Casse malati e franchigie: siamo al delirio

 di Franco Cavalli

 

Vi ricordate la delirante proposta della direttrice della cassa malati cristiano-sociali(!), Philomena Colatrella, che ha ipotizzato franchigie minime di non più di 300 franchi come ora, bensì di 5’000 o addirittura 10’000 franchi.

 

Mentre nei social media si scatenava un coro di insulti contro la malcapitata Colatrella, vari “esperti” di questioni sanitarie (molti dei quali vivono grazie a perizie “manipolate” che forniscono agli assicuratori) si sono espressi nei giorni seguenti dicendo che sì la proposta era naturalmente esagerata, ma che aveva in fondo anche dei pregi, su cui bisognava discutere.

▶ _Dati raccolti_
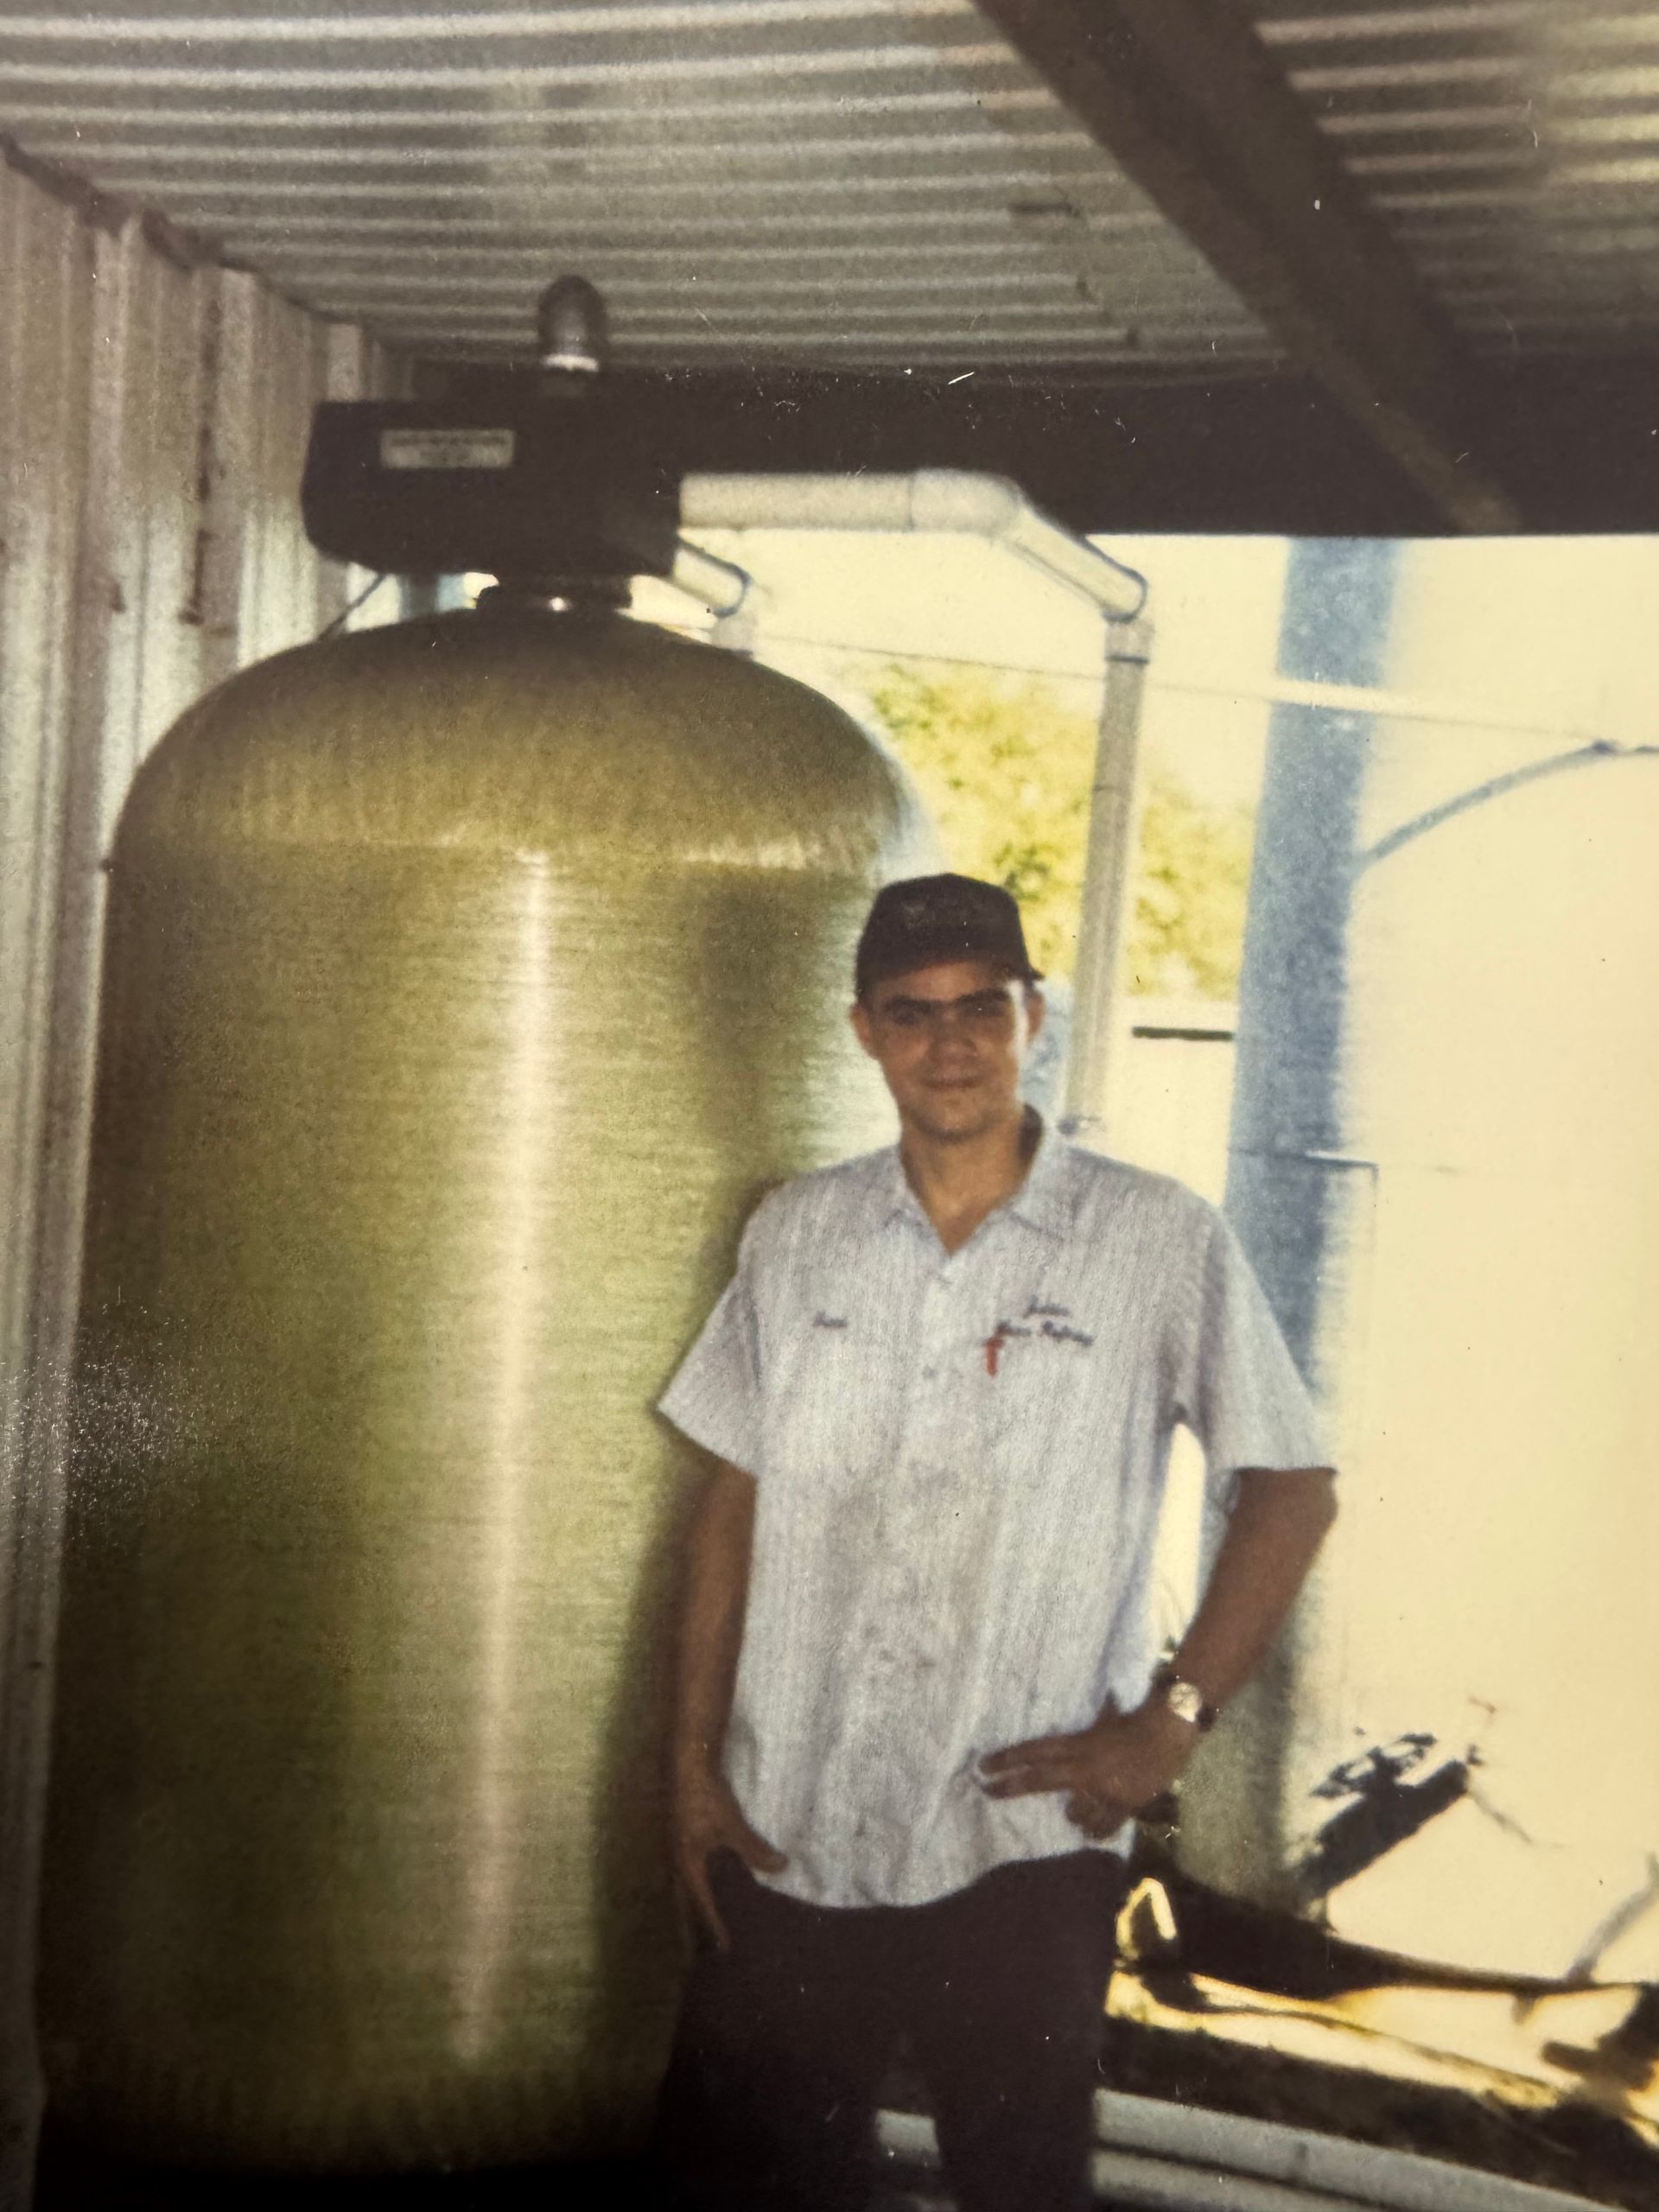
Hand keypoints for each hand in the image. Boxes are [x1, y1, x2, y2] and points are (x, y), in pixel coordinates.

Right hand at [672, 1763, 786, 1948]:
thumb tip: (781, 1868)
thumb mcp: (733, 1826)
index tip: (726, 1947)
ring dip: (705, 1892)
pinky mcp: (684, 1827)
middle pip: (692, 1895)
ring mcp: (679, 1842)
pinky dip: (707, 1872)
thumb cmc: (706, 1798)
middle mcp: (679, 1858)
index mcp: (687, 1864)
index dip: (715, 1925)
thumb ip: (754, 1850)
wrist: (686, 1760)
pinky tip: (718, 1867)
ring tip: (720, 1906)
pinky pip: (696, 1860)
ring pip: (693, 1877)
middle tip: (718, 1935)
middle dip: (704, 1915)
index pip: (702, 1904)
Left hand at [977, 1699, 1198, 1840]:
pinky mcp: (1124, 1806)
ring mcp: (1103, 1790)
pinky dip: (1095, 1830)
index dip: (1008, 1758)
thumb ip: (1090, 1724)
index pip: (1036, 1751)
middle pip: (1040, 1779)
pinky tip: (1091, 1832)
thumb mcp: (1105, 1718)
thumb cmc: (1137, 1719)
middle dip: (1010, 1785)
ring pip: (1073, 1812)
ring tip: (1075, 1810)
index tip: (983, 1766)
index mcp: (1080, 1743)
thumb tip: (1086, 1710)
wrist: (1169, 1733)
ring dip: (1073, 1813)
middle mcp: (1085, 1767)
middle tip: (986, 1790)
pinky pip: (1101, 1827)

▶ _Consegna_
Nel testo su casse malati e franchigie, quale franchigia minima ha ipotizzato Philomena Colatrella? Rispondi con una frase, per favore.

▶ _Risposta_
Ha ipotizzato una franchigia minima di 5’000 o addirittura 10’000 franchi, al posto dei 300 franchi attuali.